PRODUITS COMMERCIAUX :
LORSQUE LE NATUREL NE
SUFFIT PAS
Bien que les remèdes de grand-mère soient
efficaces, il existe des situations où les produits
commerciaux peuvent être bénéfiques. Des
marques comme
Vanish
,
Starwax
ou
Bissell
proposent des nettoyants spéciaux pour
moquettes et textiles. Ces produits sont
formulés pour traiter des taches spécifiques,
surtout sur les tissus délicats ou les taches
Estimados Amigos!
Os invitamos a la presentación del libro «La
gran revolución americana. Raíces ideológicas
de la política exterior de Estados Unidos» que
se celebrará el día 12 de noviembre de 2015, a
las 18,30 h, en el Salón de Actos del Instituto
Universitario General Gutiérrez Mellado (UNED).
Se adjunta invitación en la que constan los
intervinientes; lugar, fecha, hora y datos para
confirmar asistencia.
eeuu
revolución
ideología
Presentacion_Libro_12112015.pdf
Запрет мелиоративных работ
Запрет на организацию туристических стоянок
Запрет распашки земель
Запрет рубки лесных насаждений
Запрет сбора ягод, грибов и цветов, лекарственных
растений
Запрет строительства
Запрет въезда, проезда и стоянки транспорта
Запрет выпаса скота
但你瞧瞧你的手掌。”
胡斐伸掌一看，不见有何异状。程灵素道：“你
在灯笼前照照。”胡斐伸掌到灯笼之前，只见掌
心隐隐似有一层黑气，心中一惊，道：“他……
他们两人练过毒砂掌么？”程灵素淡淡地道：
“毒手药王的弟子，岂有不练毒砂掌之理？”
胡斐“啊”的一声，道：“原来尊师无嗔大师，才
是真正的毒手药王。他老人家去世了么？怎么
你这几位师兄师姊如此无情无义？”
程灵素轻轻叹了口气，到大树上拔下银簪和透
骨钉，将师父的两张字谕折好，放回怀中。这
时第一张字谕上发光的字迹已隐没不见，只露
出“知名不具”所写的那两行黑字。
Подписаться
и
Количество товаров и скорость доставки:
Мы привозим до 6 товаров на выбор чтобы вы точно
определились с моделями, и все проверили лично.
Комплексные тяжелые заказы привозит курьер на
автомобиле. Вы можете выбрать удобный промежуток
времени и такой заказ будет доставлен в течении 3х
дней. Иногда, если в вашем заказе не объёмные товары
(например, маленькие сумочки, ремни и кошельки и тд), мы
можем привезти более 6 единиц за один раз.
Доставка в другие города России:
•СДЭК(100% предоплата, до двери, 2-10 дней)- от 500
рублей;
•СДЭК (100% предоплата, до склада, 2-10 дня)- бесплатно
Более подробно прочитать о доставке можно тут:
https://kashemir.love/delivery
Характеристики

Work order: Your task is to set down all of the entries exactly as they appear.

Response for this exercise:
PRODUITS COMMERCIAUX :
LORSQUE LE NATUREL NE
SUFFIT PAS
Bien que les remèdes de grand-mère soient
efficaces, il existe des situations où les produits
commerciaux peuvent être bénéfiques. Des
marques comme
Vanish
,
Starwax
ou
Bissell
proposent des nettoyants spéciaux pour
moquettes et textiles. Ces produits sont
formulés pour traiter des taches spécifiques,
surtout sur les tissus délicats ou les taches
Estimados Amigos!
Os invitamos a la presentación del libro «La
gran revolución americana. Raíces ideológicas
de la política exterior de Estados Unidos» que
se celebrará el día 12 de noviembre de 2015, a
las 18,30 h, en el Salón de Actos del Instituto
Universitario General Gutiérrez Mellado (UNED).
Se adjunta invitación en la que constan los
intervinientes; lugar, fecha, hora y datos para
confirmar asistencia.
eeuu
revolución
ideología
Presentacion_Libro_12112015.pdf
Запрет мелиоративных работ
Запрет на организацию туристических стоянок
Запрет распашки земель
Запрет рубки лесных насаждений
Запрет сбора ягод, грибов и цветов, лекарственных
растений
Запрет строительства
Запрет въезда, проезда и стоянки транспорта
Запрет выпаса скота
但你瞧瞧你的手掌。”
胡斐伸掌一看，不见有何异状。程灵素道：“你
在灯笼前照照。”胡斐伸掌到灯笼之前，只见掌
心隐隐似有一层黑气，心中一惊，道：“他……
他们两人练过毒砂掌么？”程灵素淡淡地道：
“毒手药王的弟子，岂有不练毒砂掌之理？”
胡斐“啊”的一声，道：“原来尊师无嗔大师，才
是真正的毒手药王。他老人家去世了么？怎么
你这几位师兄师姊如此无情无义？”
程灵素轻轻叹了口气，到大树上拔下银簪和透
骨钉，将师父的两张字谕折好，放回怀中。这
时第一张字谕上发光的字迹已隐没不见，只露
出“知名不具”所写的那两行黑字。
Подписаться
и
Количество товаров и скорость доставки:
Мы привозим до 6 товаров на выбор чтобы вы точно
определились с моделями, и все проверили лично.
Комплексные тяжелые заказы привозит курьер на
автомобиле. Вы можете выбрать удобный промежуток
времени и такой заказ будет доставлен в течении 3х
дней. Иногда, если в вашем заказе не объёмные товары
(например, маленькие сумочки, ремни и кошельки и тд), мы
можем привезти более 6 единиц за один раз.
Доставка в другие города России:
•СДЭК(100% предоплата, до двери, 2-10 дней)- от 500
рублей;
•СДЭК (100% предоплата, до склада, 2-10 дня)- бесплатно
Более подробно прочитать о доставке можно тут:
https://kashemir.love/delivery
Характеристики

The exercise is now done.